Batongbacal pointed out that the current Constitution allows for foreign partners, but under the sole and direct control of the state, which is the essence of entering into service contracts.
But it is a different case with China since it also wants to control basically the exploration and development of natural resources in the WPS.
“No, it’s not that we’re discriminating against China, it’s that China is the one laying a claim—sovereignty rights—over our resources. The [other] countries, they do not,” he said.
He also doubted that Beijing would agree to the current service-contract system, as this would mean that it is basically accepting that the Philippines owns these resources, and that it is going to do this activity under Philippine sovereignty and control, which is like conceding its claim.
Critics, such as Supreme Court Senior Associate Justice Antonio Carpio, also said that China will have to recognize the Philippines’s exclusive economic rights to exploit resources in its exclusive economic zone if it wants to enter into a joint deal.
On March 6 Presidential Spokesman Harry L. Roque Jr. said China and the Philippines are far from reaching a deal on joint exploration in the disputed South China Sea.
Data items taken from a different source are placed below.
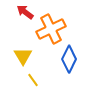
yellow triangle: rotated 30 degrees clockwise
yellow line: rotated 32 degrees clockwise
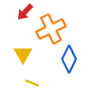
red arrow: rotated 84 degrees counterclockwise
yellow triangle: moved 2 px up
yellow line: moved 1 px left, 3 px down; rotated 32 degrees counterclockwise
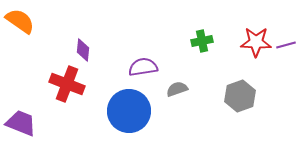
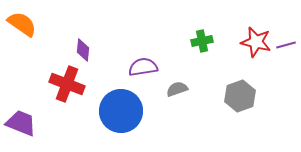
orange semicircle: moved 2 px right, 3 px down
red star: rotated 12 degrees clockwise
blue circle: moved 8 px left
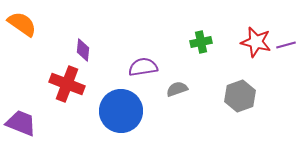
green cross: moved 1 px left, 1 px down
“I had lunch with the Chinese ambassador and [he said], ‘We hope the Philippines will not do that because right now the status quo is serving us very well. We want bilateral talks ahead of unilateral action on the part of the Philippines,’” Roque said in an interview with CNN Philippines’s The Source. “So I don’t know where we are.”
Previously, Malacañang announced a possible joint exploration deal with China in two areas under Service Contracts 57 and 72.
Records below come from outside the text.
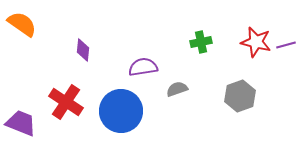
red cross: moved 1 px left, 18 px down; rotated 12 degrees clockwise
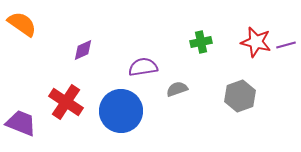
purple diamond: rotated 60 degrees clockwise
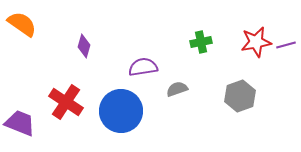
red star: rotated 24 degrees counterclockwise
purple diamond: moved 1 px right, 4 px up; rotated 50 degrees counterclockwise
purple trapezoid: moved 1 px left
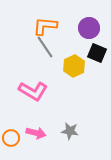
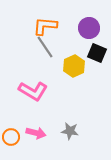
orange circle: moved 1 px up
SC 57 covers undisputed waters in offshore Northwest Palawan, while SC 72 covers the Reed Bank located within the country’s exclusive economic zone, but also claimed by China.
However, the Palace clarified that there will be no coownership in the proposed joint exploration following Duterte’s statement that that the best option to handle the issue was through the joint-exploration deal.
China refuses to recognize a 2016 international arbitral ruling recognizing the Philippines’s rights over contested areas in the South China Sea. Despite the ruling, Duterte chose to instead repair diplomatic and economic ties with China, in line with his foreign policy to deviate from the Philippines’s traditional ally, the United States.